The legislative bottlenecks—especially supplier liability clauses in the CLNDA—have been cited as the primary deterrents for foreign nuclear vendors such as GE-Hitachi, Westinghouse, and France’s Framatome. These provisions assign liability to equipment suppliers in the event of an accident, creating uncertainty and risk. By addressing these issues, India hopes to revive stalled mega-projects like Jaitapur (EDF, France) and Kovvada (Westinghouse, USA), while giving new momentum to its civil nuclear agreement with the United States—nearly two decades after it was signed.

The timing of the reforms is not incidental. New Delhi is keen to showcase this liberalisation as part of its wider trade and investment dialogue with Washington. With a bilateral trade agreement under negotiation, opening the nuclear sector could help seal a broader economic partnership with the U.S.

India has set an ambitious target of scaling up its nuclear capacity to 100 GW by 2047. Domestic conglomerates like Reliance Industries, Tata Group, and Adani are reportedly exploring investments worth up to Rs 43,000 crore ($5.14 billion) each, particularly in the emerging domain of small modular reactors (SMRs). These advanced nuclear technologies are being promoted as safer, faster to deploy, and more cost-effective—mirroring developments in markets like the UK and Canada, where companies like Rolls-Royce are leading SMR innovation.

Global comparisons and domestic concerns

Globally, 440 nuclear reactors supply around 10% of the world’s electricity. With countries like China aiming to increase nuclear capacity to 70 GW by 2035 and France sourcing half its electricity from atomic power, India’s nuclear push is both timely and necessary. But the transition must be managed carefully.

India’s supplier liability clause under Section 17 of the CLNDA is more stringent than international norms. In contrast, the Paris (1960) and Vienna (1963) Conventions, adhered to by countries such as France, the UK, and Japan, assign absolute but capped liability to operators and shield suppliers from direct claims—unless gross negligence is proven. The U.S. system, under the Price-Anderson Act (1957), pools operator liability up to $16 billion and similarly protects suppliers.

India’s planned amendments will bring it closer to the U.S. model. Yet, critics point to the stark difference in regulatory capacity. Unlike the robust oversight regimes in advanced economies, India’s Atomic Energy Regulatory Board (AERB) lacks full independence and is under-resourced, raising fears that liberalisation could dilute safety standards. Public memory of the Bhopal gas tragedy continues to fuel scepticism about the ability of private operators to prioritise safety over profits.

Big opportunities, bigger risks

If implemented, the reforms could unlock investments worth Rs 4–6 lakh crore ($50–70 billion) by 2035, accelerating flagship projects such as Kovvada and Chhaya-Mithi Virdi. Strategic alignment with partners like the U.S. and France would deepen, and the move could act as a catalyst for finalising an FTA with Washington.

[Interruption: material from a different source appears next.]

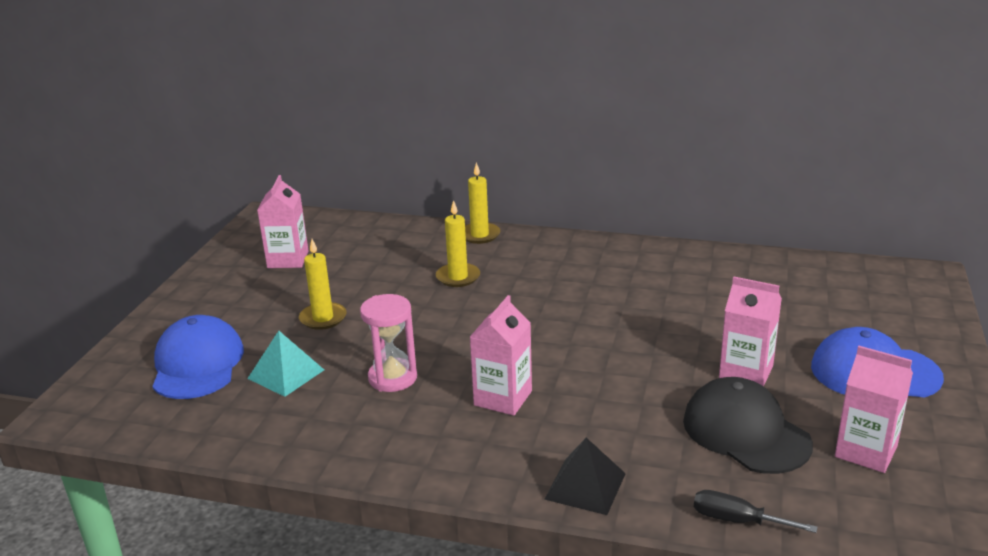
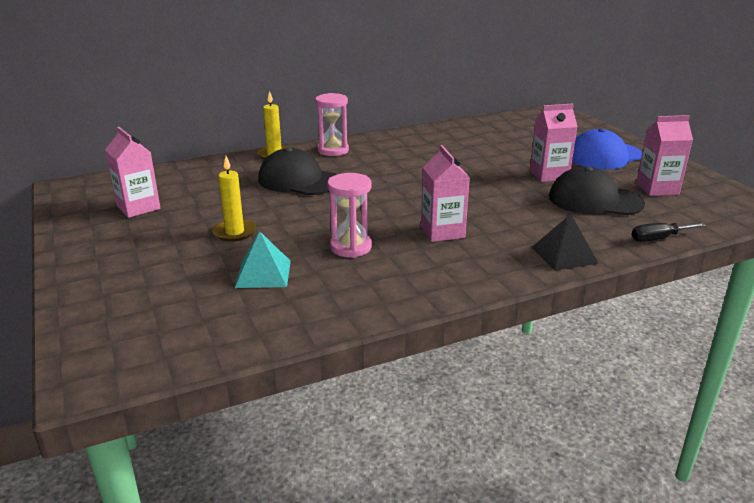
camera: 40 degrees left, 0 degrees up
(197, 364) = (171, 295): blue cap -> none
(458, 277) = (299, 180): yellow candle -> black cap
(545, 248) = (333, 150): none -> pink hourglass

However, the question of who pays when things go wrong remains unresolved. The current operator liability of Rs 1,500 crore ($185 million) under CLNDA, along with a Rs 2,300 crore ($285 million) government-funded insurance pool, appears woefully inadequate when compared to the estimated Rs 45,000 crore ($5.5 billion) cleanup cost of the Fukushima disaster. If liability is capped and private players cut corners, the financial burden may fall squarely on Indian taxpayers.

India’s proposed reforms mark a bold attempt to reshape its nuclear energy future. By aligning with global liability standards and courting private and foreign investors, the country aims to supercharge its clean energy ambitions. But the devil lies in the details. Without strengthening regulatory institutions and ensuring transparent risk management frameworks, the reform could invite new vulnerabilities.

As with all transformative changes, the proof will lie not in intentions, but in execution. For now, India’s nuclear gamble must be viewed with cautious optimism.